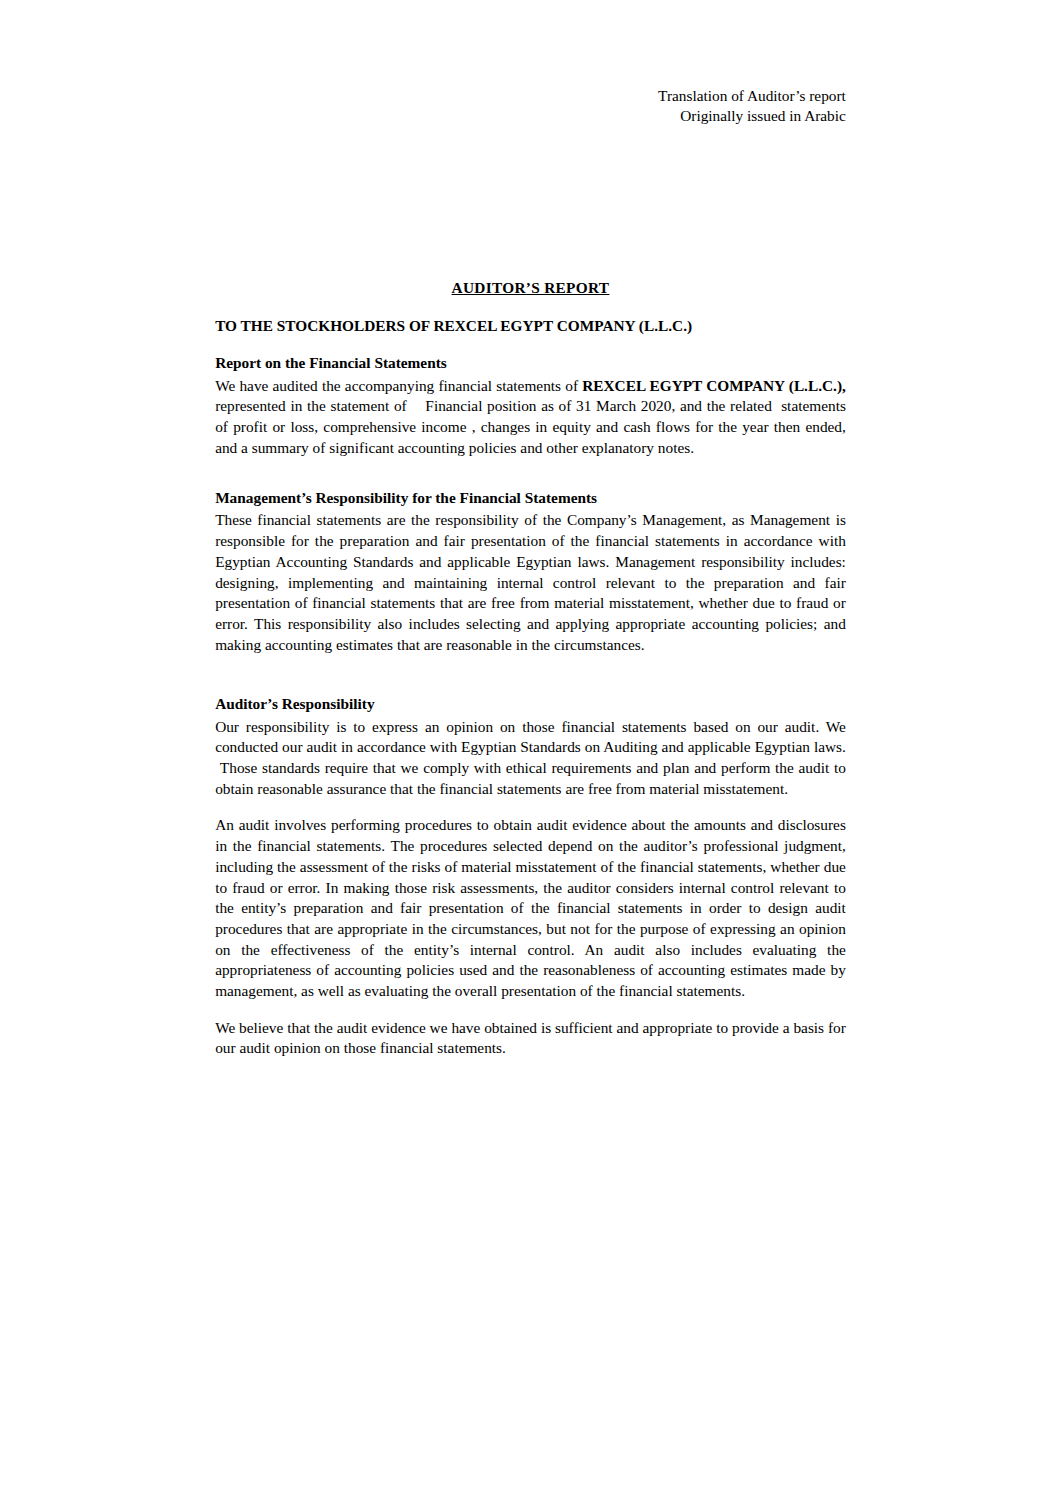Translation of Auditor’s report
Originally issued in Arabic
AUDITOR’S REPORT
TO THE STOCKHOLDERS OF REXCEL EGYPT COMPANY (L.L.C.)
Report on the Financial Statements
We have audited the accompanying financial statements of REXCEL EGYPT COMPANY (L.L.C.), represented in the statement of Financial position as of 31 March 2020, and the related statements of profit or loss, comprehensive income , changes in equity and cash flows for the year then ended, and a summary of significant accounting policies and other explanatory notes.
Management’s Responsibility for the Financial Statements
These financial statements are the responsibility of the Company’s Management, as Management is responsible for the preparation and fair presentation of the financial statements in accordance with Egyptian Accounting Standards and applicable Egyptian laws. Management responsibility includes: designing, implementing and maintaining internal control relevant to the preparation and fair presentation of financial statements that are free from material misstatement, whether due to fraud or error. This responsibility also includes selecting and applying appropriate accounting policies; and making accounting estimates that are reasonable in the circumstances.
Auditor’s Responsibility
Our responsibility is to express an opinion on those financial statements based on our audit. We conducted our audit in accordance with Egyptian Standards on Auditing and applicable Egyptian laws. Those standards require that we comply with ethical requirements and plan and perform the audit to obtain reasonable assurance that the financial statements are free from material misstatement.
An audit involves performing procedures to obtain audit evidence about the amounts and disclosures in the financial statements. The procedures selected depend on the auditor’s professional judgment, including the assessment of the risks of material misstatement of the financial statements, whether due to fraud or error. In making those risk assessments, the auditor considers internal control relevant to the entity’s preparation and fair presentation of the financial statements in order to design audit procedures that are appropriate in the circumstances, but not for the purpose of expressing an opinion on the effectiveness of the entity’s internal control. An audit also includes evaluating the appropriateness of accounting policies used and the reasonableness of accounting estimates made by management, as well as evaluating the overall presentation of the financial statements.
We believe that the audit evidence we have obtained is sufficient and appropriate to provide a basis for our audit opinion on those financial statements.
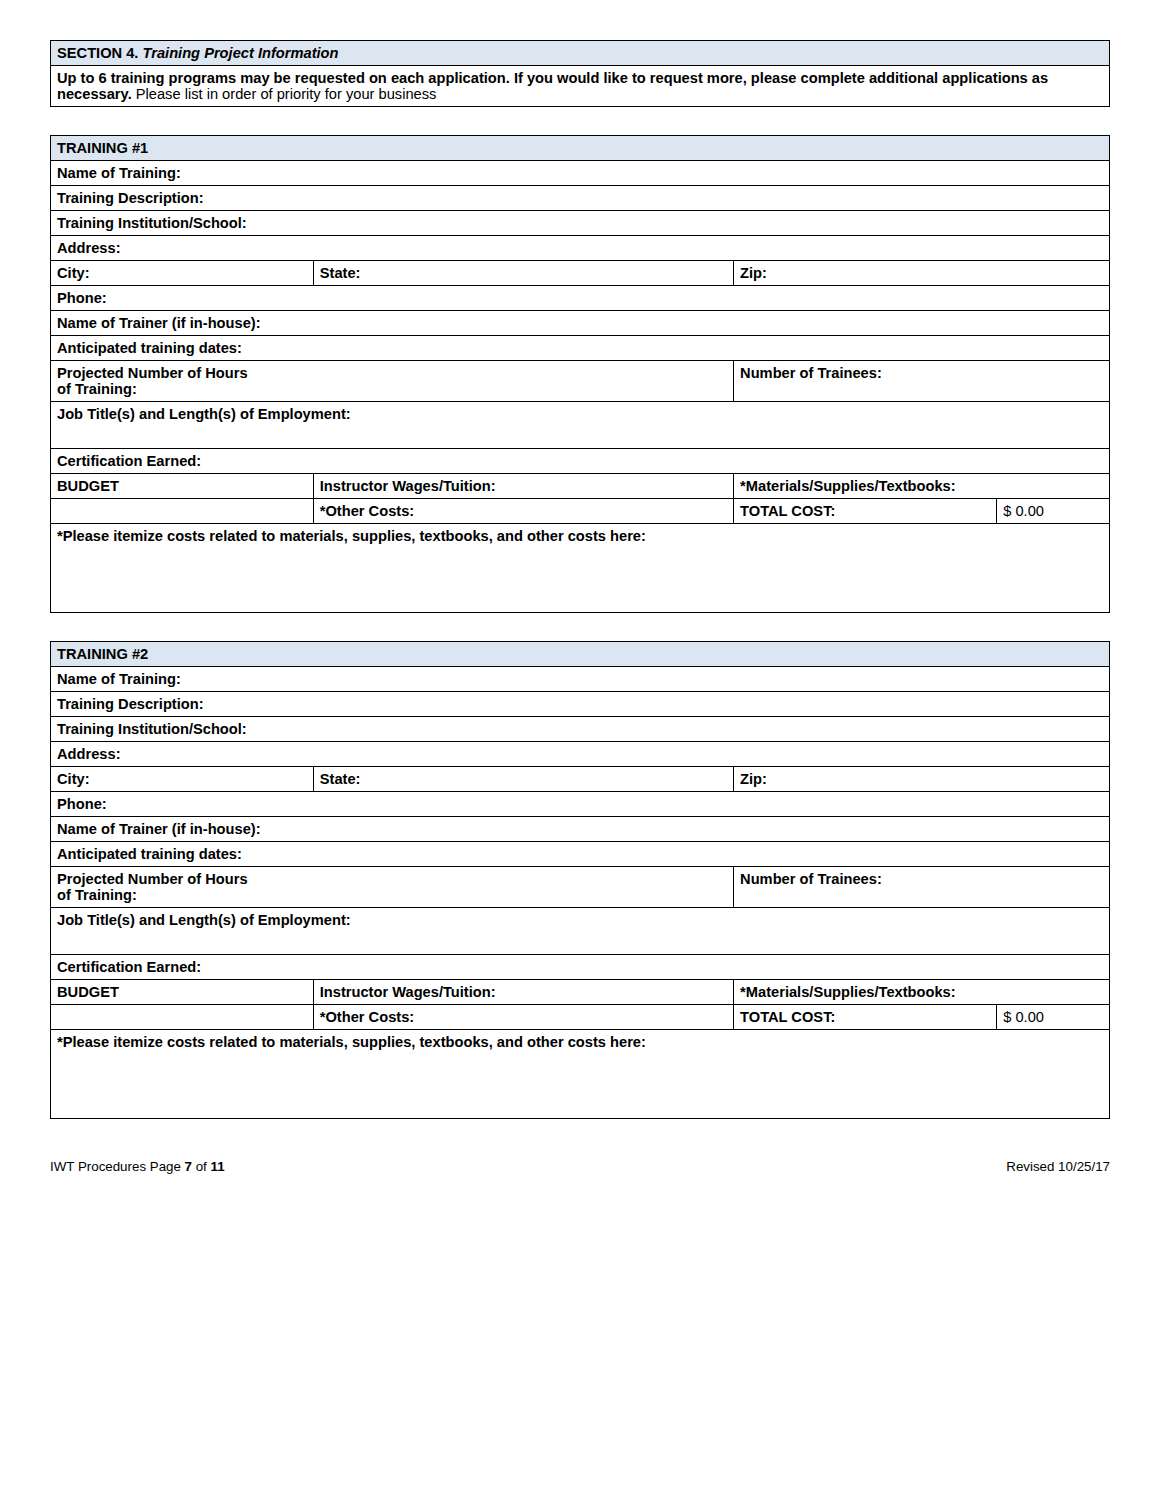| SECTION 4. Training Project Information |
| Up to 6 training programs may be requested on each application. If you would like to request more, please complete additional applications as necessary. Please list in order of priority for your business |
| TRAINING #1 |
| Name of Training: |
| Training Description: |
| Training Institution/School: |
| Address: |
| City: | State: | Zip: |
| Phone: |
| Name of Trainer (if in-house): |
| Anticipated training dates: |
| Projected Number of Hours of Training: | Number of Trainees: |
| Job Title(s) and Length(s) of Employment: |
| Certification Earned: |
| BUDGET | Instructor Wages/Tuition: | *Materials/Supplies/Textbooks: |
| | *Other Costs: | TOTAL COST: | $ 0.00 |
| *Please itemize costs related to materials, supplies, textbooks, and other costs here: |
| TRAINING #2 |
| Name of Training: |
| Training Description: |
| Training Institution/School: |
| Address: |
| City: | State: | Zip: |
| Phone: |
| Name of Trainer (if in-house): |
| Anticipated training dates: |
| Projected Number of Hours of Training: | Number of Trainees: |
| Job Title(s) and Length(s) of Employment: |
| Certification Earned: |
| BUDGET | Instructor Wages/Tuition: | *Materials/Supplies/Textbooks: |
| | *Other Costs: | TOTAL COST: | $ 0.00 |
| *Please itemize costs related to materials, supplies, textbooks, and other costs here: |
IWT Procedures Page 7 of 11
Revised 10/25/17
************
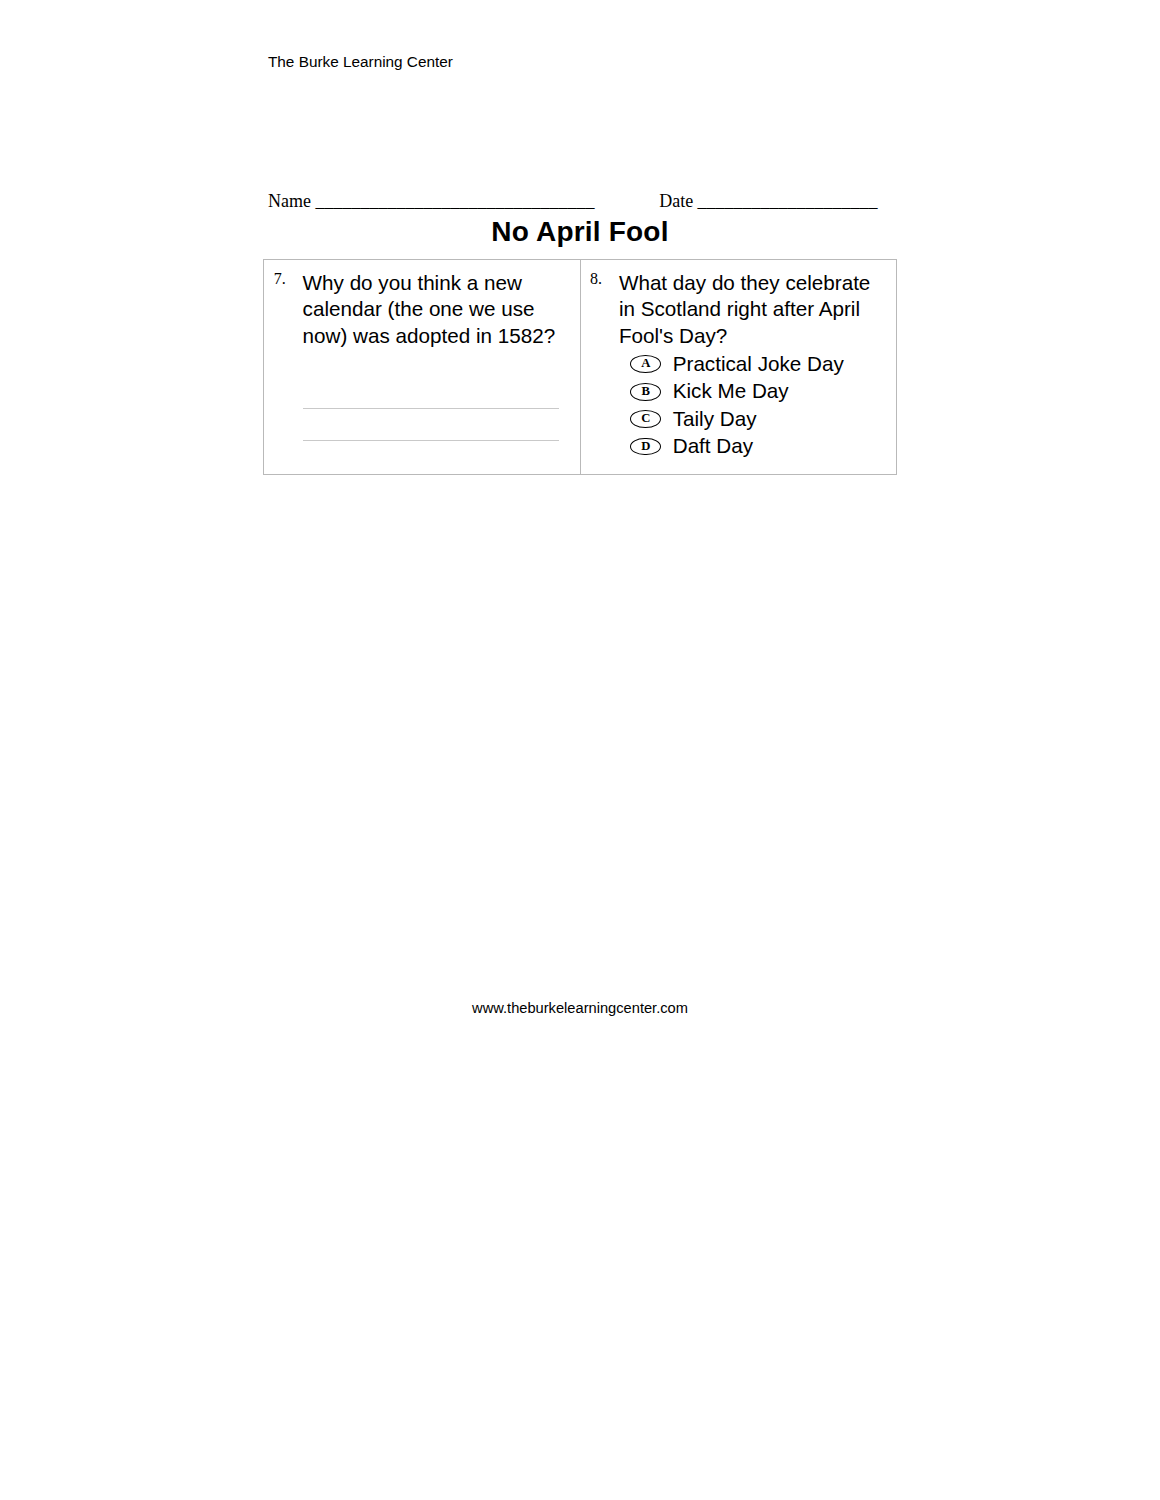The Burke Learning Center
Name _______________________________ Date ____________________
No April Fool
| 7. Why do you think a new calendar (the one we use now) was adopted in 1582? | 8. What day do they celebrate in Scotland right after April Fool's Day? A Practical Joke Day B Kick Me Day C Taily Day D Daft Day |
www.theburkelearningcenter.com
************
[ASSIGNMENT] Among the entries above, copy exactly only the lines starting with the one containing "No April Fool" and going through the one containing "www.theburkelearningcenter.com", both ends included.

[ANSWER BOX]
No April Fool
| 7. Why do you think a new calendar (the one we use now) was adopted in 1582? | 8. What day do they celebrate in Scotland right after April Fool's Day? A Practical Joke Day B Kick Me Day C Taily Day D Daft Day |
www.theburkelearningcenter.com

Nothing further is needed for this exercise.